# Precise definition of valid argument using model theory

In philosophy 101, I learned that a valid argument is any argument that satisfies this property: if all of its premises are true, then its conclusion must hold true.

Now, I am taking a class on metalogic where I learn about first-order model theory. I wonder how the definition of valid argument can be rewritten in a more precise manner in terms of model theory.

One possible way I can rewrite the definition is to first define an argument as a pair: Γ and A, where Γ is a set of sentences (premises) and A is a sentence (conclusion). Then I define an argument (Γ, A) to be valid if and only if for any structure M with M⊨Γ, M⊨A.
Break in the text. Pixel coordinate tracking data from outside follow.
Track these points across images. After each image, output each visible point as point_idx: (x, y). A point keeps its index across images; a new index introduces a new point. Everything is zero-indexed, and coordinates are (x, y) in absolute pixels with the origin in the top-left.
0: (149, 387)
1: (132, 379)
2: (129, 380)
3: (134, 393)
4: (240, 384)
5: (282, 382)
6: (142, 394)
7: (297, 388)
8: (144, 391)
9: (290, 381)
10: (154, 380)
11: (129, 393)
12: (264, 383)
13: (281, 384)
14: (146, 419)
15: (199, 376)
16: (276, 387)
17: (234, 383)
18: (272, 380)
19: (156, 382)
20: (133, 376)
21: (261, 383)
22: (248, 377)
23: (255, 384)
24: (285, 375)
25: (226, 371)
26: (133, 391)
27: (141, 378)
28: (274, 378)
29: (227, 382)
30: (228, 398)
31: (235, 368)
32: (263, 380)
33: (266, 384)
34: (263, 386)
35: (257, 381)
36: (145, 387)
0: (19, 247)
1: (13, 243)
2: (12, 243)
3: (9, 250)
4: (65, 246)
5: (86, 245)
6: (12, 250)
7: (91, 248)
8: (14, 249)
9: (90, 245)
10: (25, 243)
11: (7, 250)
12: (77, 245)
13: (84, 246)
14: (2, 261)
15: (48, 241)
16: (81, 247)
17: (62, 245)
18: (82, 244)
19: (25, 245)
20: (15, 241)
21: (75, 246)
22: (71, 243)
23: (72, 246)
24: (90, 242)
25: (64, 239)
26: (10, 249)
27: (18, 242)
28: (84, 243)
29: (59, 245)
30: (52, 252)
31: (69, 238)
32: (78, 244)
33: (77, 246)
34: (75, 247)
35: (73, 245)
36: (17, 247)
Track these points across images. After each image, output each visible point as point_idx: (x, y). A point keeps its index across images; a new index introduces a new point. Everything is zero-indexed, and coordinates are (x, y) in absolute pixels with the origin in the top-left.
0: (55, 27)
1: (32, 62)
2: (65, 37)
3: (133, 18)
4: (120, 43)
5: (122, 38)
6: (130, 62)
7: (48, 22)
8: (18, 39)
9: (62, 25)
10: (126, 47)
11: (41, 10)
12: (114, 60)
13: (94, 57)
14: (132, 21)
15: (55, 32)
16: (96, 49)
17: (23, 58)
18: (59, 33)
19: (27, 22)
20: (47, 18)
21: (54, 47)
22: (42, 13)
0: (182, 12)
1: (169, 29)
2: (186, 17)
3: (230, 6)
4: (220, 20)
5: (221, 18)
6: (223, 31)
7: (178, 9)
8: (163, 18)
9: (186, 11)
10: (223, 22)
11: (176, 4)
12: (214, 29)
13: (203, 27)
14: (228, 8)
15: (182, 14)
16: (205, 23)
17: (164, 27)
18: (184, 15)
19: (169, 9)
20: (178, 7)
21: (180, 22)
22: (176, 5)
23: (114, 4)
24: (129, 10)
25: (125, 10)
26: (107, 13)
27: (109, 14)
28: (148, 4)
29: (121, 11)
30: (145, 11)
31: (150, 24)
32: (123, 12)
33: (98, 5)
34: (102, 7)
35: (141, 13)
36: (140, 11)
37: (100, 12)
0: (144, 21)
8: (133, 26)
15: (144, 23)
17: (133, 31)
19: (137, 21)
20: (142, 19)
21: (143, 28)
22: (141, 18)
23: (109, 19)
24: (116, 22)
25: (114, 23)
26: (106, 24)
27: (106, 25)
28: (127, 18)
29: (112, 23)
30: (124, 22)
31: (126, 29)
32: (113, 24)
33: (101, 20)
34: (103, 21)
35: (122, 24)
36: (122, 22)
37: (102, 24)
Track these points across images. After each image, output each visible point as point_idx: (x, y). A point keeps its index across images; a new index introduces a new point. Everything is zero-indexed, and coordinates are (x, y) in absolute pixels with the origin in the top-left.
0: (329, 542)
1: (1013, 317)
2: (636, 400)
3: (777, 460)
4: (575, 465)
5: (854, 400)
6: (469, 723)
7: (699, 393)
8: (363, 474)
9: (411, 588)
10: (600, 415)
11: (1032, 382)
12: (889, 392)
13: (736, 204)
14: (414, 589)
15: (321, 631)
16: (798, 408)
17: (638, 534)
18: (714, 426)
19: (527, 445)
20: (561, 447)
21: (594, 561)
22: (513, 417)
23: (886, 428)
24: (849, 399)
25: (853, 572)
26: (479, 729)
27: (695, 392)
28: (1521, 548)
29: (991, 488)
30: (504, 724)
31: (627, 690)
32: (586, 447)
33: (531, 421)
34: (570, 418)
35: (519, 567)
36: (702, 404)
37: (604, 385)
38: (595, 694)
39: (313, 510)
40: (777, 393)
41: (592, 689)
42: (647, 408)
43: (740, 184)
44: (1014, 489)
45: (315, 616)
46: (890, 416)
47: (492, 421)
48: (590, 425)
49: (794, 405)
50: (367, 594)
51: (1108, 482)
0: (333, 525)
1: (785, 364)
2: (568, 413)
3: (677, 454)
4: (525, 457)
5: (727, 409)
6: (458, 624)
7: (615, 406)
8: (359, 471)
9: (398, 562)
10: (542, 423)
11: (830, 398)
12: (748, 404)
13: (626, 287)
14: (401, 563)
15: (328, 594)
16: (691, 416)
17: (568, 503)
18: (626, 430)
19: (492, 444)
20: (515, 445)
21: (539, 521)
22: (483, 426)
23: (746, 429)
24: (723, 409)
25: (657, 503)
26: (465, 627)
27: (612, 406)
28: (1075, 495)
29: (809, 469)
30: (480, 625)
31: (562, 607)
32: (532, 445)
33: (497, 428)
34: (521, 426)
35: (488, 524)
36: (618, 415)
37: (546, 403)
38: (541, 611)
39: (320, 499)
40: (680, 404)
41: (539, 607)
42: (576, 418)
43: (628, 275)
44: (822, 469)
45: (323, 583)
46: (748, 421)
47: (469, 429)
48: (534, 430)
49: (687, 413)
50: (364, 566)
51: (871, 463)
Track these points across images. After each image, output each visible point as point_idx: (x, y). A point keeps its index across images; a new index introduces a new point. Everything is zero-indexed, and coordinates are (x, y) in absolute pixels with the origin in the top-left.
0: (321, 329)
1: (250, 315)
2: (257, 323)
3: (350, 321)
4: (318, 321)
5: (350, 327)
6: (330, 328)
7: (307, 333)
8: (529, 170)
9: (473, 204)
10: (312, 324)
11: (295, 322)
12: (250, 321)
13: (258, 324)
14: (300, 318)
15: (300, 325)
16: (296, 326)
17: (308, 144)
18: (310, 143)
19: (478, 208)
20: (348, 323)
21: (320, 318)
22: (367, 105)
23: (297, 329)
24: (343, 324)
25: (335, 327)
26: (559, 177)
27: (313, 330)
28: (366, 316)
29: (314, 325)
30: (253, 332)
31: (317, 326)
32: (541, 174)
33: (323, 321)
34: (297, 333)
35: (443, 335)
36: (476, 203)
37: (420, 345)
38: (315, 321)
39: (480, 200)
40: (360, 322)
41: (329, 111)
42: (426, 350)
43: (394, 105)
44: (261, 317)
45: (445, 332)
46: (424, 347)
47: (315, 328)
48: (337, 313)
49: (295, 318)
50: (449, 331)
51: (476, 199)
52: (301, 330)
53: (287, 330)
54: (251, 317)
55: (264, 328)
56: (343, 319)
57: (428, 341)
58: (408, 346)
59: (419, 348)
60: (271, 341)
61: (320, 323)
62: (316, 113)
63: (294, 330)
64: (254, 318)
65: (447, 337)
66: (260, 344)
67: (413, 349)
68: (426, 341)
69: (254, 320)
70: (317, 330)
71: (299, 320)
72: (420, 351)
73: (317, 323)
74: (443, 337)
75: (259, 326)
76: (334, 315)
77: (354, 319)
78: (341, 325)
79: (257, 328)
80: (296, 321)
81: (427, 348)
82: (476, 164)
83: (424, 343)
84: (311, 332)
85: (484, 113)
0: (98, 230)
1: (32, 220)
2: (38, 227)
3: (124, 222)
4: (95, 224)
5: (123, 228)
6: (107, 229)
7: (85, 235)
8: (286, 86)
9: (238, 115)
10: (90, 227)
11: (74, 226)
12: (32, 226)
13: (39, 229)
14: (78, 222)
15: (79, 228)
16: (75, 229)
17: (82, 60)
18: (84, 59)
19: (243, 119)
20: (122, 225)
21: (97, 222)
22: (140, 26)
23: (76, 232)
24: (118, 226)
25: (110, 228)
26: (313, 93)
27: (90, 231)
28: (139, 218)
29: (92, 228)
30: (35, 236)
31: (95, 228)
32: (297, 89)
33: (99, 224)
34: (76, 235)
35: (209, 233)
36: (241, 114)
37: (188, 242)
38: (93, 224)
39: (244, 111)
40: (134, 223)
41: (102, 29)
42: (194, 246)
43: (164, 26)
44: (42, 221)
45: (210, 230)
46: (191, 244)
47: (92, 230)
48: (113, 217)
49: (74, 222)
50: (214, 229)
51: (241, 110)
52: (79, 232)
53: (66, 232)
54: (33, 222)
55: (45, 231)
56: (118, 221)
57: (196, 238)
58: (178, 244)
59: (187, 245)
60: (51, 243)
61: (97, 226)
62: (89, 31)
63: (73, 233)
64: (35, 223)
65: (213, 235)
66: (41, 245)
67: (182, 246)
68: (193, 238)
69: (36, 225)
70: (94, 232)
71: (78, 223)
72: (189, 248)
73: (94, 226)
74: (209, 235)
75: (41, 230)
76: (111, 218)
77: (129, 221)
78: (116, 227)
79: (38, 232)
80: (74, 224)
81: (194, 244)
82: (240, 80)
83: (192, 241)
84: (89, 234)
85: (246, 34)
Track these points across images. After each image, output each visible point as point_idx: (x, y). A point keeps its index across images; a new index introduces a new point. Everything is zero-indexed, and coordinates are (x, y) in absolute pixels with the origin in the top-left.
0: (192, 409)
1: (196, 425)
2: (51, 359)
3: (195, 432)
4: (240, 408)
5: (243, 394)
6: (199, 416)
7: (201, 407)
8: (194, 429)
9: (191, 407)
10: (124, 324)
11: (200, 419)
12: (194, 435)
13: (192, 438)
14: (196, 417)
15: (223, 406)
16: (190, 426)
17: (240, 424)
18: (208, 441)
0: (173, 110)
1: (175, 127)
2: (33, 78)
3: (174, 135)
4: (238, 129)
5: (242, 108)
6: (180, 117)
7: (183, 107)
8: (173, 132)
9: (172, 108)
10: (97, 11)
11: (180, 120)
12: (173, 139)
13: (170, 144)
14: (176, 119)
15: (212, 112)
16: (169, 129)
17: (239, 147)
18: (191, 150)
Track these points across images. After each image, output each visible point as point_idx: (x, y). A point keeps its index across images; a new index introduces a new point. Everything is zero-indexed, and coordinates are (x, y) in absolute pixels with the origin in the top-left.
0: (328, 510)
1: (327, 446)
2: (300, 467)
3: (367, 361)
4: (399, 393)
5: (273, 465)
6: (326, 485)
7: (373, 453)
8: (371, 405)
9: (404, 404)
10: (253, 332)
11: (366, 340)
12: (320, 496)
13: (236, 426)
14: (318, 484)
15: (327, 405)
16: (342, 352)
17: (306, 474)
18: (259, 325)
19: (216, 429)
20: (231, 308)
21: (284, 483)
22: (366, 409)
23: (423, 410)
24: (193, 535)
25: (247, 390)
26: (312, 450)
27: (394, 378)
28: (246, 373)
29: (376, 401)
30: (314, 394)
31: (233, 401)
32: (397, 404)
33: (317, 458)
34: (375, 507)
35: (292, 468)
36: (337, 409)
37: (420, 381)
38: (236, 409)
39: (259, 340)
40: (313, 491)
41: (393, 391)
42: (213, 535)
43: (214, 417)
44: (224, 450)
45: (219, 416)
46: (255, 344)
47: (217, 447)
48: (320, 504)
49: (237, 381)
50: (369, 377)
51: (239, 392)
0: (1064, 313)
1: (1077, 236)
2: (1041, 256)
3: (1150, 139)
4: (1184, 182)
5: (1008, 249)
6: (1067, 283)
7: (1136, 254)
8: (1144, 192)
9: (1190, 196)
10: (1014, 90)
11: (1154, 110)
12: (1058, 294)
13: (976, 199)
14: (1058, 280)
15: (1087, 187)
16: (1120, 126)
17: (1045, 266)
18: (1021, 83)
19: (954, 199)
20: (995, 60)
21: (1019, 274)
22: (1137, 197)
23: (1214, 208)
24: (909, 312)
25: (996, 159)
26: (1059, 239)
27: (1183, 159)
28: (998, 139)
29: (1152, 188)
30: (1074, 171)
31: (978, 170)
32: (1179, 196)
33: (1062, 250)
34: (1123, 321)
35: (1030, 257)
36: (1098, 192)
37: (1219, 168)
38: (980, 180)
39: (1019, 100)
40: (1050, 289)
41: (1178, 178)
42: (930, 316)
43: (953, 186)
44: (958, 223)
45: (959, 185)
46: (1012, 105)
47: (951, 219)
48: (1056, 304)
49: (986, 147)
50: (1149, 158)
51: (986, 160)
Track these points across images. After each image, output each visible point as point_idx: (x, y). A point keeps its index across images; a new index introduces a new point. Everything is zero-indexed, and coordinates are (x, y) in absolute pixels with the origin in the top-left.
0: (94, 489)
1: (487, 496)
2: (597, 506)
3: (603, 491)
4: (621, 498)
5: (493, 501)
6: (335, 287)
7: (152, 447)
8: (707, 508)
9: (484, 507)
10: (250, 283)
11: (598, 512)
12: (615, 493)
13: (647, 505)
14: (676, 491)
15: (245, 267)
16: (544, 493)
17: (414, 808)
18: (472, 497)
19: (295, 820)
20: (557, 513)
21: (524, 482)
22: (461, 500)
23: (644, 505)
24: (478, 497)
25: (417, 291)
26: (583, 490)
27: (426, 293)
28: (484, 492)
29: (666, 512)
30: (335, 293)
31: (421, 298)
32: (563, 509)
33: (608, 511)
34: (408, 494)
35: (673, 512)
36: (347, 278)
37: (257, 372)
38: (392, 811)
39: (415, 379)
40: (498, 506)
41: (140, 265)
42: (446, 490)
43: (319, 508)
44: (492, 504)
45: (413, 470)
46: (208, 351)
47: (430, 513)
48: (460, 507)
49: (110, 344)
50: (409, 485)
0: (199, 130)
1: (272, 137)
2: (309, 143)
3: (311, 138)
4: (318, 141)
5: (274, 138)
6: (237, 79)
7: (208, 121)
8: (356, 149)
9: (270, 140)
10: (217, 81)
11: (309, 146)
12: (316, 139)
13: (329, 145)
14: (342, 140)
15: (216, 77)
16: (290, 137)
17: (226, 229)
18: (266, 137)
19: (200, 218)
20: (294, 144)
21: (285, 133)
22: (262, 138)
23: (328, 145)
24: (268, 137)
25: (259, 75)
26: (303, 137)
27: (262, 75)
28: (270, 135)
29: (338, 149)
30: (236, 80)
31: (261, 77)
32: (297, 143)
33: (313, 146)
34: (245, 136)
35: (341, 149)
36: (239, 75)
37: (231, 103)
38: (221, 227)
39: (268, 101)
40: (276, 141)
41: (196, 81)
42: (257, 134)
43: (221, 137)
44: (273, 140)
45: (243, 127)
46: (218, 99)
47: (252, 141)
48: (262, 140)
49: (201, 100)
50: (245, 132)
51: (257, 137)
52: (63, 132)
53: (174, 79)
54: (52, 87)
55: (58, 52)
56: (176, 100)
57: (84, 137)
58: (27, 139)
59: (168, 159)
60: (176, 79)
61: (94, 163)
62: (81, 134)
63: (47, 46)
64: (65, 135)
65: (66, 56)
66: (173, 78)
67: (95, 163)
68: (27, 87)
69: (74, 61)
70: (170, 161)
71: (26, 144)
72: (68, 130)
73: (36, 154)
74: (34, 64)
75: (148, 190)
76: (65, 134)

I wonder how this precise definition can be put into practice. Consider this simple example of an invalid argument: (Γ, A)=({p→q, q}, p). How can I use the definition to show it is invalid?

I am not sure what is the appropriate first-order language for this context. For now, let's assume that our language L consists two constant symbols: p and q.

In order to show that (Γ, A) is invalid, I can demonstrate with a L-structure M, which has domain {⊤, ⊥} and interpretation: p^M=⊥, q^M=⊤ (I am not sure if symbols ⊤, ⊥ are allowed to be in the domain). With this structure, we have M⊨Γ since M⊨p→q and M⊨q, but M⊨A is false, so (Γ, A) is invalid. Is that correct?

• Yes, you have it right. In model-theoretic terms, an argument is valid if every model of the premises is a model of the conclusion. In your example, you only need the propositional calculus and you are correct that there is a countermodel when q is true and p is false. Feb 3 at 3:18
• See IEP, Model-Theoretic Conceptions of Logical Consequence. However, you do not really need domains if you only consider propositional formulas. Their models just collapse to truth tables, each line of the truth table that assigns ⊤or ⊥ to each propositional letter is a "model". Domains are not for propositional letters but for variables in predicates. Variables run over elements in the domain when the truth of quantified statements is evaluated. Feb 3 at 4:30
• You're absolutely correct. And yes, you don't need the domains, as Conifold said. And models without domains are called: possible worlds!
– user71009
Feb 3 at 6:27